However, even constructors arguments, super() (without arguments) is added which invokes the default constructor of the superclass. And you don't have one, hence the error.
You have to specify super(x) (to invoke A(x)), or define a no-argument constructor.
By the way, Eclipse compiler gives a way better error message:
Implicit super constructor A() is undefined. Must explicitly invoke another constructor
It looks like the compiler tries to create a call to the superclasses default constructor with super(), which isn't avaliable:
required: int
found: no arguments
But back to your book: I've never heard of a rule that you can skip the super statement in a constructor if the actual constructor has the exact same parameter list as a constructor in the direct superclass. Only a call to the superclass's default constructor is added implicitly (super()) but that requires that the superclass has a default constructor.
In contrast to what's written in your book (or in contrast to your understanding of the written text), here's a sentence from the language spec:
If a constructor body does not begin with an explicit constructor invocation
and the constructor being declared is not part of the primordial class Object, then
the constructor body is implicitly assumed by the compiler to begin with a super
class constructor invocation “super();”, an invocation of the constructor of its
direct superclass that takes no arguments.
If you have a the base class having a default constructor (no-arg constructor), when you extend B, you don't need to explicitly call super() because it is called any way.
But when you have a constructor with arguments, when making the contructor with parameters in B, you need to pass in super() a parameter for A
example :
class A {
public A(int x) { }
}
class B extends A {
public B(int x )
{
super(x); // need to specify the parameter for class A
//...
}
}
This happens when you dont have a default constructor and you are creating an instance with default one. Because If you have any Parameterized constructor then compiler will not insert the default one for you, instead you have to define.
It is neccessary to call constructor of super class in case of Java. Therefore, whenever you generate constructor of sub class, super class' constructor is self created by IDE.
It is because whenever base class constructor demands arguments, compiler thinks they are to be filled by base class constructor. In case of default constructor, it is OK. No need to call super() in sub class.
class A{
A(int x){}
}
class B extends A{
B(int x){}
public static void main(String args[]){
B b = new B(10);
}
}
I understand this would throw an error (one-arg constructor for B, implicitly calls super(), whereby no default-arg constructor exists for A). I am curious why one-arg constructor for B, does not use super(x) to call one-arg constructor of class A. On the contrary, putting me into the hassle of explicitly writing a no-arg constructor for A, when I don't require one!

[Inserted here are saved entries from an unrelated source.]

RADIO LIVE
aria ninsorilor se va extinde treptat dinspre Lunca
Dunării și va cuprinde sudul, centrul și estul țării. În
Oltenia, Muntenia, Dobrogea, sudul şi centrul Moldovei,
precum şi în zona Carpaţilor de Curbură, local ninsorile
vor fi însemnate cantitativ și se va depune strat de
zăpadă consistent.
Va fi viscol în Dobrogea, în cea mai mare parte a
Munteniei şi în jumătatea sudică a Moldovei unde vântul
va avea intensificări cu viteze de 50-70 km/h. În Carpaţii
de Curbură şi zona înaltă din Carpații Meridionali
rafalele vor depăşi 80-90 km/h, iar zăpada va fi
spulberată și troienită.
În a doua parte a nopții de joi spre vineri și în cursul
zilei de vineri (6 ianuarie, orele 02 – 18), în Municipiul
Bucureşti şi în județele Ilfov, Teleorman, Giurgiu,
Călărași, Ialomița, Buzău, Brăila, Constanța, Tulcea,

You can rewrite your B class like so:
class B extends A{
B(int x) {
super(x);
}
}
which will do what you want. It doesn't happen implicitly, since there can be lots of different constructors in A (in your example there aren't, but there could be) and it wouldn't know which one was the right one. What if you had one class that took a length and a width, which for some reason override a class that took a width and a height. You wouldn't want Java to automatically call the superclass constructor simply because the types of the arguments matched. You would want a compile error, forcing you to explicitly call a superclass constructor with the appropriate/correct arguments.
The reason you get an implicit zero-arg constructor call for super is that the compiler does know that you want the super constructed - it just wouldn't make sense otherwise - and the zero-arg constructor is a simple, natural, and generally correct choice. Asking the compiler to be any smarter about it than that is unrealistic. You can say, "hey, there's only one constructor, and it takes the same number of arguments - how hard could it be?" But it's really hard; the possibilities of what you might want in this case are wide open. So the safe policy is: if you want anything more than the no-arg constructor, the compiler requires you to call it explicitly.
All you need to do is
B(int x){ super(x); }
There's no need for a default constructor but you do need to call the one-arg constructor from A.

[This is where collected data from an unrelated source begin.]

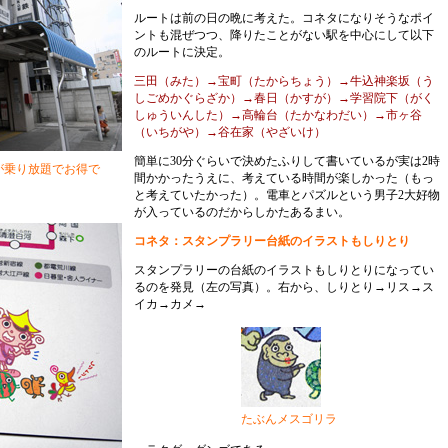
ルートは前の日の晩に考えた。コネタになりそうなポイ
ントも混ぜつつ、降りたことがない駅を中心にして以下
のルートに決定。
三田（みた）→宝町（たからちょう）→牛込神楽坂（う
しごめかぐらざか）→春日（かすが）→学習院下（がく
しゅういんした）→高輪台（たかなわだい）→市ヶ谷
（いちがや）→谷在家（やざいけ）
簡単に30分ぐらいで決めたふりして書いているが実は2時
が乗り放題でお得で
間かかったうえに、考えている時間が楽しかった（もっ
と考えていたかった）。電車とパズルという男子2大好物
が入っているのだからしかたあるまい。
コネタ：スタンプラリー台紙のイラストもしりとり
スタンプラリーの台紙のイラストもしりとりになってい
るのを発見（左の写真）。右から、しりとり→リス→ス
イカ→カメ→
たぶんメスゴリラ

Seems like the compiler could help you out here but Java is verbose like that sometimes.
A no-arg constructor you always know what it does, as it doesn't depend on any externaldata; OTOH a constructor with some arguments the compalier can't be sure what they mean so it ask you (the human) to confirm which one to use.
Example given:
class A{
A(int numberOfYears){}
}
class B extends A{
B(int numberOfApples){}
public static void main(String args[]){
B b = new B(10);
}
}
I guess this shows more clearly why the compiled doesn't use that super(int) constructor by default.

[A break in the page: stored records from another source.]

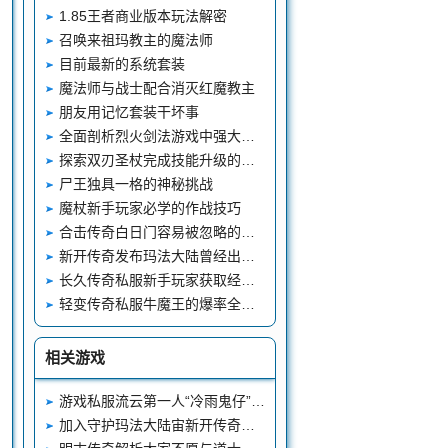
1.85王者商业版本玩法解密
召唤来祖玛教主的魔法师
目前最新的系统套装
魔法师与战士配合消灭红魔教主
朋友用记忆套装干坏事
全面剖析烈火剑法游戏中强大技能的精髓运用
探索双刃圣杖完成技能升级的必经之路
尸王独具一格的神秘挑战
魔杖新手玩家必学的作战技巧
合击传奇白日门容易被忽略的怪物剧毒蜘蛛
新开传奇发布玛法大陆曾经出现过的四大异象原来盟重真的下过雪
长久传奇私服新手玩家获取经验和装备最快、最安全的途径开宝箱
轻变传奇私服牛魔王的爆率全解析除了能爆怒斩系列以外还爆什么
相关游戏
游戏私服流云第一人“冷雨鬼仔”英雄的三件大极品装备
加入守护玛法大陆宙新开传奇发布网斯传奇多少钱传奇私服外挂守护者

As the Zen of Python tells us: Explicit is better than Implicit
So change B(int x){} to B(int x) { super(x); }
You should then explicitly call super(x) at the beginning of your function. Basically Java will add a call to super() if it does not find a call to super of any kind -- so add your own and you will be fine.
Probably because the java designers figured it would be more likely that there is a default constructor in the superclass than that there is a constructor with the same signature that you want to call. Also maybe because the rule "if you don't invoke super explicitly, it uses the default constructor" is simpler than "if you don't invoke super explicitly, it uses the constructor of the superclass with the same signature".
I am curious why one-arg constructor
for B, does not use super(x) to call
one-arg constructor of class A.
If you are asking this as a language design question ...
I guess the Java designers thought that more complicated semantic for implicit super "call"
would be harder to understand. For example, what if the type of the superclass constructor parameter was different to the parameter type in the subclass? What if there were multiple constructors in the supertype?
I personally don't think it is a burden to include an explicit super call in every constructor. Indeed, a lot of people think it is good style.
The reason is, when you define parameterised constructor in subclass, You want to OVERRIDE something from superclass. So the superclass is not called AUTOMATICALLY. You CAN however call the super(param) (in case you are just ADDING to the functionality). But that should be the first call.
However DEFAULT constructor is by its name DEFAULT. so it will ALWAYS be called (in JLS specified order) when an object is created.
As others have pointed out, in the example you give it wouldn't be a big deal to explicitly call the one-arg constructor.
What bothers me more is when I have a super class A with two subclasses, B and C, and B and C both require the same 10 constructors with a bunch of parameters. It seems to me that the whole point of inheritance is that I should be able to put those constructors in A and not have to write the same code twice, or even write 10 pass-thru functions twice.
If I can write an ordinary function in a class that is inherited by its subclasses, why can't I write a constructor?
I wonder if it's one of those problems where if I read the code for the compiler, I would find myself saying, "Ah, I see, if they had tried to do that they would have run into this and that problem, and it would have just been an ugly mess." Or maybe they were just brain-dead the day they wrote that code. I've never really heard a satisfying explanation of why this couldn't have been made to work.
The one idea that occurs to me: Suppose B extends A. A has a function x() that returns an int. B inherits this function, so B now has a function x() that returns an int. A has a constructor A that, in effect, returns an object of type A. But a constructor for B would have to return an object of type B, not A. So it isn't really inherited, it would have to be more like "extrapolated" than inherited. So it's not quite the same thing.
Still, to say that if I have class A with constructor A(int x, int y) and B extends A that the compiler could automatically generate a constructor B(int x, int y) that calls A ... that seems like it should be do-able. Sure, maybe that's not what I want to do. But then give me a way to override it, like by explicitly declaring a different construct B(int x, int y). In real life, I almost always reproduce all my constructors in sub-classes.